== Record set ==
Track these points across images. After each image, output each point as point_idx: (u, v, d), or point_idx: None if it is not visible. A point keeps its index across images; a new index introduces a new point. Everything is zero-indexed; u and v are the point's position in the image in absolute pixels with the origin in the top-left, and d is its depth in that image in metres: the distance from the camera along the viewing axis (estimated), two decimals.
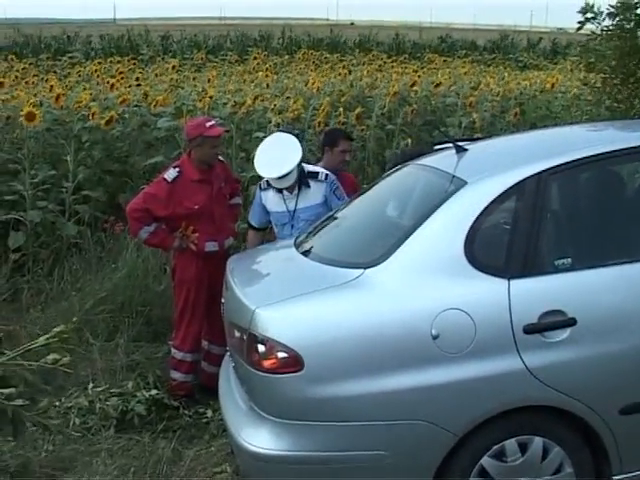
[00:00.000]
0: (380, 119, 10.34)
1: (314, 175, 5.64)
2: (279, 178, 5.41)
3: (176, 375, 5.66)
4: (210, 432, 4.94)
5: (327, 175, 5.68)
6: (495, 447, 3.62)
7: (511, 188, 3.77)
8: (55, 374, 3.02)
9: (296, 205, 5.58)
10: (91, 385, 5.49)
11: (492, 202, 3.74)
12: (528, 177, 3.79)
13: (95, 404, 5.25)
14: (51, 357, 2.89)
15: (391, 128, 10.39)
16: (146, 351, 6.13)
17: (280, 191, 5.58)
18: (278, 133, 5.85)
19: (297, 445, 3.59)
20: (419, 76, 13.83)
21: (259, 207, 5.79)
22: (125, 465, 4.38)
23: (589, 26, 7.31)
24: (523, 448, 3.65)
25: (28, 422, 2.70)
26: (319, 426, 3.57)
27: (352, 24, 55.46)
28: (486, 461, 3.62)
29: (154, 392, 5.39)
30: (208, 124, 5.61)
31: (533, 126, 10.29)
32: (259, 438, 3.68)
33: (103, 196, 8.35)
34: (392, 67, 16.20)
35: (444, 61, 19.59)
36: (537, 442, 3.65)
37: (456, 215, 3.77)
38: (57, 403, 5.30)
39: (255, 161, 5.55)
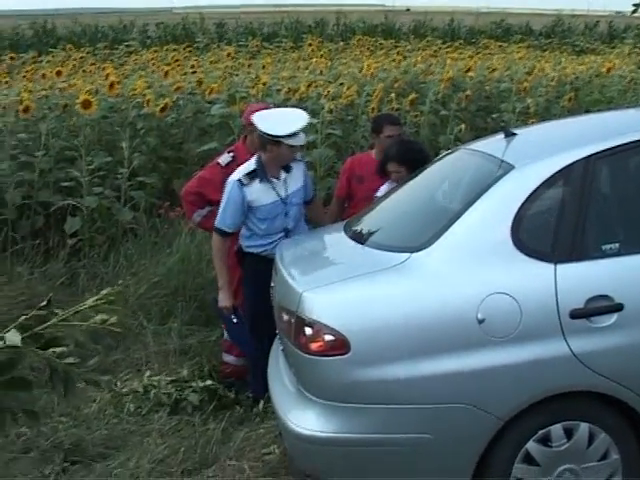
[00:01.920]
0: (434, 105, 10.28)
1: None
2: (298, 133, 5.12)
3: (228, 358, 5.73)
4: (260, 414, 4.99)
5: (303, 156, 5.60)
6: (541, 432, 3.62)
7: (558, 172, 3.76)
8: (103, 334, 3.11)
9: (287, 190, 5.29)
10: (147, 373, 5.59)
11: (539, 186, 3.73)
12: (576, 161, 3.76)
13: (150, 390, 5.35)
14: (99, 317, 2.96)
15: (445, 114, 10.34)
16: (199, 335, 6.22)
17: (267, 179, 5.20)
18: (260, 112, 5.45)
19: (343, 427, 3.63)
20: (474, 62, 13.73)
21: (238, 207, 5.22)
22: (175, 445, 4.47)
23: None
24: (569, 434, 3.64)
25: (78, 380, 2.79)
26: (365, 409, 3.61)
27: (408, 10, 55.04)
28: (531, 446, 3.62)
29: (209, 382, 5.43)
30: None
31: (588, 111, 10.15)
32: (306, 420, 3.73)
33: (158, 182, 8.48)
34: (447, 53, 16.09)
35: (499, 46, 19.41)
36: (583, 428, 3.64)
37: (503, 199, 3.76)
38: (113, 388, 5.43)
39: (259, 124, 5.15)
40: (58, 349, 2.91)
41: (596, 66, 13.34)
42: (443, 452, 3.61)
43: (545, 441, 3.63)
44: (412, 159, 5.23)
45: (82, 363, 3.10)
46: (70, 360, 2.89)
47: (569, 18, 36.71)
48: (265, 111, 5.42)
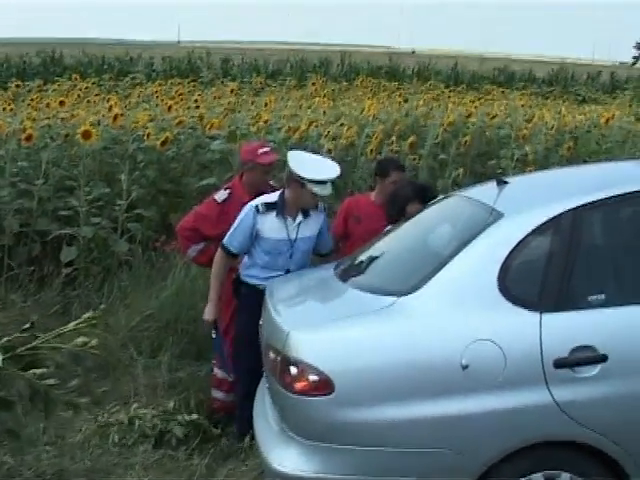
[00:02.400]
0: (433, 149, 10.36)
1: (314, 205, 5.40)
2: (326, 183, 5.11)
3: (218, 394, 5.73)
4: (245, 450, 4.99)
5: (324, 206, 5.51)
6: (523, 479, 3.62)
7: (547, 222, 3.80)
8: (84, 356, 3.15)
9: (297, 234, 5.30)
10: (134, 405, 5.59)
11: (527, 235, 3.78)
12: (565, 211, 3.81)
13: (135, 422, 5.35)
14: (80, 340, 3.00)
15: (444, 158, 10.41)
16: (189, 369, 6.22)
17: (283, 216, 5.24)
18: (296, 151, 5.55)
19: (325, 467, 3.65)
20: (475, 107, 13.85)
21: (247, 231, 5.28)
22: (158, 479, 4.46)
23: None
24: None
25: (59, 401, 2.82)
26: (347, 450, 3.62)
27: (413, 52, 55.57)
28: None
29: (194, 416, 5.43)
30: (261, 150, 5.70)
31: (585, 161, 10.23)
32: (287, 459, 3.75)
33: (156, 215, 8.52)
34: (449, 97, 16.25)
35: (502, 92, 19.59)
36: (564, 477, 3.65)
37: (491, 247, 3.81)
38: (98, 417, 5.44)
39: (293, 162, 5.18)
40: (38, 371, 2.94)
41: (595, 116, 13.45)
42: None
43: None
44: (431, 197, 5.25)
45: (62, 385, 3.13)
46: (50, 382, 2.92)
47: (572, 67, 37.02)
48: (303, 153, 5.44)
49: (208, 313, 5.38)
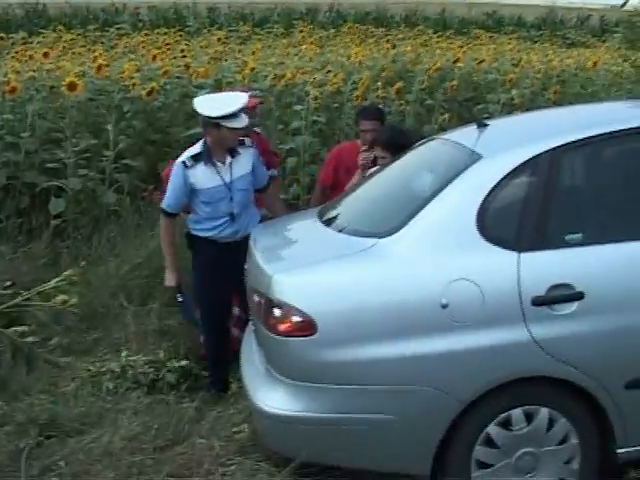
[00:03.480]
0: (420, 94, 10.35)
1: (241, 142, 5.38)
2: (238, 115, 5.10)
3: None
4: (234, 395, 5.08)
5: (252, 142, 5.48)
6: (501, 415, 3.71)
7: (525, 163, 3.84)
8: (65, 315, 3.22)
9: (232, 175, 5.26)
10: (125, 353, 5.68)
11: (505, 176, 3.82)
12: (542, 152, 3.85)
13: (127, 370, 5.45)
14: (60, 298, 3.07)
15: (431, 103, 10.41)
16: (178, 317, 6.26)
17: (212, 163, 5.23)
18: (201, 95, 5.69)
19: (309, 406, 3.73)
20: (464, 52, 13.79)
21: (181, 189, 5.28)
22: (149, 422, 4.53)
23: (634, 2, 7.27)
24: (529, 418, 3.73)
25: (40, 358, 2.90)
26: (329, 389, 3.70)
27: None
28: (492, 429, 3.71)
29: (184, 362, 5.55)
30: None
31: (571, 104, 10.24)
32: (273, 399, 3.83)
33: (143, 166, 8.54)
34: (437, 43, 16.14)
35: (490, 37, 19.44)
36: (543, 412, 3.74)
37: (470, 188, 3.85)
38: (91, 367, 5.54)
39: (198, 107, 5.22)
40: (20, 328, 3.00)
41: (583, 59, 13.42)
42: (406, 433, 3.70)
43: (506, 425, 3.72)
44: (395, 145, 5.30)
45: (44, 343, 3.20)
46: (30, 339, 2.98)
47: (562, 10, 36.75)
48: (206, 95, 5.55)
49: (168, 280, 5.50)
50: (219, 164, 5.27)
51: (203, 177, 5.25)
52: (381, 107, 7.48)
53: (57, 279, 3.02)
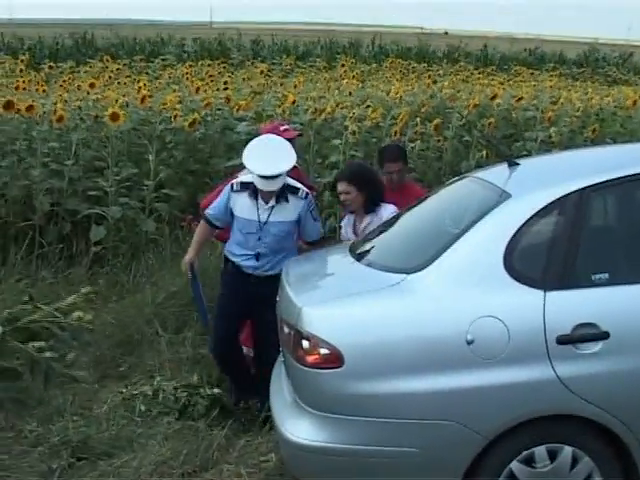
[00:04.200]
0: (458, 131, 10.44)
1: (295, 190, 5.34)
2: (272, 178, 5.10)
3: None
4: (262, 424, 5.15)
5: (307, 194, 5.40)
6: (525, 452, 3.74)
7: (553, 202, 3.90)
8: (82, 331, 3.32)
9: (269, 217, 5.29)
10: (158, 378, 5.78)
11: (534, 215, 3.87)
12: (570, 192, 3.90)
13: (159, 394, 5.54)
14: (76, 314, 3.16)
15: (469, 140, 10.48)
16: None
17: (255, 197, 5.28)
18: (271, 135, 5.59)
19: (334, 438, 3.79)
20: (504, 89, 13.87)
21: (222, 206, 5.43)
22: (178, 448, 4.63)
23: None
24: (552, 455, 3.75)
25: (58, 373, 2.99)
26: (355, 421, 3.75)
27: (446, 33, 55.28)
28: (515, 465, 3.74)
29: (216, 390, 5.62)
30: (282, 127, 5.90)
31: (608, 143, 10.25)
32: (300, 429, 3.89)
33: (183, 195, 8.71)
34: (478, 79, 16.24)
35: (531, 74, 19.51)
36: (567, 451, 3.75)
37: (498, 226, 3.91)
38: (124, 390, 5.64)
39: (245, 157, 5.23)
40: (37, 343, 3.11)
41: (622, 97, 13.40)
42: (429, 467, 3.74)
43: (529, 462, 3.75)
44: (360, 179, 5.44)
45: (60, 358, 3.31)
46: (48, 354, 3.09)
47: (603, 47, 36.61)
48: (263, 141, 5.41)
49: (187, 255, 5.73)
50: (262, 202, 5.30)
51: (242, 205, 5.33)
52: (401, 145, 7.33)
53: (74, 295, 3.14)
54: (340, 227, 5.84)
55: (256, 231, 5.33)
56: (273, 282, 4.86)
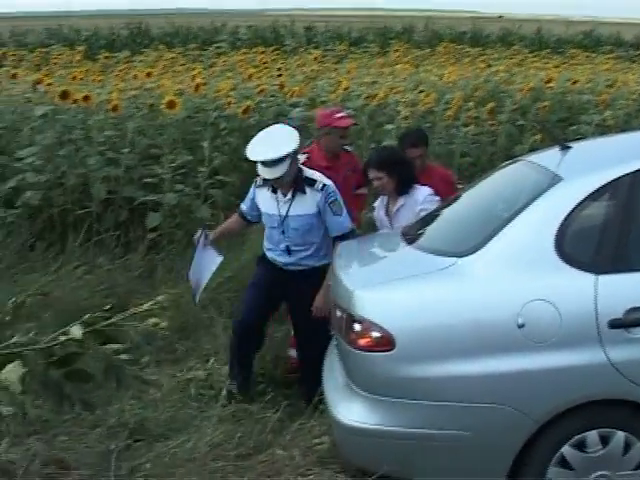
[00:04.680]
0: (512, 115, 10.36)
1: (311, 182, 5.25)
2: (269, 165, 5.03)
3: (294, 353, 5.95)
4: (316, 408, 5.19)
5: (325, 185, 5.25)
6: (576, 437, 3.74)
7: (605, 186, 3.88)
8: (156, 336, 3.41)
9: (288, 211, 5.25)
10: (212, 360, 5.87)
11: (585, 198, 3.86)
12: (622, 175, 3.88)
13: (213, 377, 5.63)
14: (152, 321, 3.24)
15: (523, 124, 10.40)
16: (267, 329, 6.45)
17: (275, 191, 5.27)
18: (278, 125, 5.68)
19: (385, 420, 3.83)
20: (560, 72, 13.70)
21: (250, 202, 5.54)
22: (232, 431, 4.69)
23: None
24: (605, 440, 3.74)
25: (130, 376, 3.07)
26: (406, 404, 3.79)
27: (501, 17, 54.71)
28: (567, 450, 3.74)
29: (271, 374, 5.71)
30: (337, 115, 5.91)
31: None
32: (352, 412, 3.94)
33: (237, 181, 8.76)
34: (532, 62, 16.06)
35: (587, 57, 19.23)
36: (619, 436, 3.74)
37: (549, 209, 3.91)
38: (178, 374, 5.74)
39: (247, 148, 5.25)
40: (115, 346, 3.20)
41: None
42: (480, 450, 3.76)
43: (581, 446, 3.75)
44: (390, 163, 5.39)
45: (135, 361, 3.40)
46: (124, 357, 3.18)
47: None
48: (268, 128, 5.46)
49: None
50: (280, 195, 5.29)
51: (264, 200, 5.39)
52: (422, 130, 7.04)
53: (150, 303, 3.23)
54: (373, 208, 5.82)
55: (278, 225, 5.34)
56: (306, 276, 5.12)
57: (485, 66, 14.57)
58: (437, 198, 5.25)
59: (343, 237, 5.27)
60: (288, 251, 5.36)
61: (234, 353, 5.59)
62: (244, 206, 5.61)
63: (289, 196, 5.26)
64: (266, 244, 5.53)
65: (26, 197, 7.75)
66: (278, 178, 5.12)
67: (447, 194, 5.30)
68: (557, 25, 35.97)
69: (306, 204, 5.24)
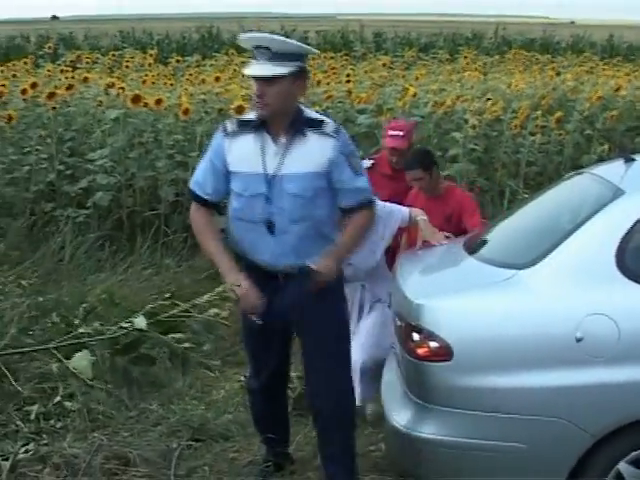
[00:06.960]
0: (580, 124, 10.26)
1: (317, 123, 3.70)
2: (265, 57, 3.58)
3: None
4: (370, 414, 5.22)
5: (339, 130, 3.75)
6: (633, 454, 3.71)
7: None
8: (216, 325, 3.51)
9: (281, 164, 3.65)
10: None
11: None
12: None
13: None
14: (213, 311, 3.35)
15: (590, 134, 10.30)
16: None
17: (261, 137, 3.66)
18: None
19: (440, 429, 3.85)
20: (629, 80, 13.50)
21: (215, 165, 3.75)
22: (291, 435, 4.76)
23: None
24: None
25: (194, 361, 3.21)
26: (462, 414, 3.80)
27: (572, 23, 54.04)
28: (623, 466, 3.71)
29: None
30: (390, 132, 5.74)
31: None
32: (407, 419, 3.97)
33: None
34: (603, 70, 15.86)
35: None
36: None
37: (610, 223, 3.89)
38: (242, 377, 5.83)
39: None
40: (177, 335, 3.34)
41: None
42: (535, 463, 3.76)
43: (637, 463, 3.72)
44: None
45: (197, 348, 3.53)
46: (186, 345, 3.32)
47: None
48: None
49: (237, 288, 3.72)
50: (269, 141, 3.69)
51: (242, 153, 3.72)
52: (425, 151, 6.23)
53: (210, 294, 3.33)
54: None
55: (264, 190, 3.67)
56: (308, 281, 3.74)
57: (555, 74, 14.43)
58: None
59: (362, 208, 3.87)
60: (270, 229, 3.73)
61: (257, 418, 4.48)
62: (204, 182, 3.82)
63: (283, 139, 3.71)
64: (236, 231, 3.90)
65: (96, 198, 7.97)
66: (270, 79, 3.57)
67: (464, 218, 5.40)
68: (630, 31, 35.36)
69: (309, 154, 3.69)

== Prompt ==
In the listing above, find the line with "7: (511, 188, 3.77)" and the line with "21: (259, 207, 5.79)"; set down exactly those two lines and every line between them, nothing more.

== Solution to this exercise ==
7: (511, 188, 3.77)
8: (55, 374, 3.02)
9: (296, 205, 5.58)
10: (91, 385, 5.49)
11: (492, 202, 3.74)
12: (528, 177, 3.79)
13: (95, 404, 5.25)
14: (51, 357, 2.89)
15: (391, 128, 10.39)
16: (146, 351, 6.13)
17: (280, 191, 5.58)
18: (278, 133, 5.85)
19: (297, 445, 3.59)
20: (419, 76, 13.83)
21: (259, 207, 5.79)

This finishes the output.